Mr Craven leaned back in the low regency chair in the corner of the large bedroom as he finished his thin Cartier cigarette, letting his silk dressing gown fall open. Although the boy’s tear-stained face was looking in his direction, he showed no sign of fear at Mr Craven’s naked body, even after all the damage it had inflicted on his own damaged flesh. This was nothing surprising. They all retreated into themselves at some point, as if what was happening to their body was elsewhere. Children, Mr Craven had discovered over the long years, had an interesting capacity for that. Perhaps it was because they had yet to doubt their own immortality and realise just how important this fresh new body was to them. They soon learned under Mr Craven’s, tutelage, though. He made very sure of that.
The boy’s skin was bright pink in patches, and as he looked at the small stain of blood on the Egyptian cotton sheet from where the child’s anus had torn, Mr Craven became aroused again. Recovery time was not something he’d ever needed. Perhaps he’d use a knife on this one. That would bring the life back into his piggy eyes. It was feasible. He was a nothing, this boy, a runaway in a care home,
ironically having run away from a situation like this. It could always be reported that he’d run away again. The manager of the care home wouldn’t mind. Any doubts she’dhadwere dispelled when he showed her everything he truly was – and on top of that, she’d been paid well. As he looked at the silent boy again, his thoughts fixated on the knife. Mutilation wasn’t something he indulged in too often – he wasn’t cruel – but he was feeling over-stressed, and in need of some release. Too much was changing, and it was starting to look like they had come here under a false promise. He smiled. He wanted to score the boy’s buttocks and hear him scream as he tried to wriggle away. He wanted to—
The doorbell echoed through the huge apartment and Mr Craven sighed, his delicious train of thought broken. He didn’t have to wonder who it was; no one came up here apart from the Network or their lackeys. It was two a.m. What could be so important now?
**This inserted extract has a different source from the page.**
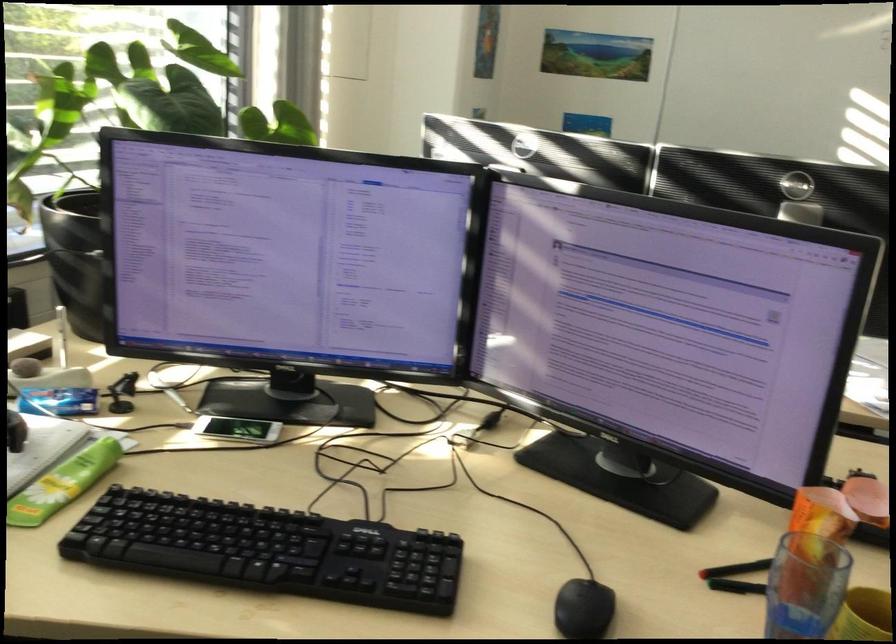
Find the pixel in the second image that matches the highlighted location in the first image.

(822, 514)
He tied his dressing gown around his waist and left the room, locking the door behind him. The boy looked broken, but you couldn’t be too careful. There were no staff working that night, at his own request. Of course they would turn a blind eye and do what they were told, but in recent times he’d preferred to keep his hobbies private.
A man in an expensively tailored suit stood on the other side of the heavy wooden door. Mr Craven glared at him.
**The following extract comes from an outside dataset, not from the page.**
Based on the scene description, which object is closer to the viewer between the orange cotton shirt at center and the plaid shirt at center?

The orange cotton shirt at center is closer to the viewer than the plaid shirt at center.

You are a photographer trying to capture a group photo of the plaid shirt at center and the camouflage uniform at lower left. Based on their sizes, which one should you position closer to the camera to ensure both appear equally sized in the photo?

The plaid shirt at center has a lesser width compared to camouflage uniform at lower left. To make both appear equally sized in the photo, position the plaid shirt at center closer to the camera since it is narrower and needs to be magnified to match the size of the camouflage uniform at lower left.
‘Don’t tell me – another meeting? If it’s to tell me Monmir’s dead, then that’s hardly news.’
The besuited man didn’t speak and Mr Craven gritted his teeth and pressed his thin lips together so that they almost disappeared completely and fought the urge to beat him or tear him limb from limb. He still had the strength – he wasn’t weakening – but he also knew that Mr Bright wouldn’t take that kindly. This man in front of
him might not know exactly who he was working for, but he was still Mr Bright’s man. Not that Mr Craven really cared what Mr Bright thought, but for now he needed to play the game.
‘Let’s go then.’
There was the slightest flicker of surprise in the man’s eyes. ‘Aren’t you going to dress?’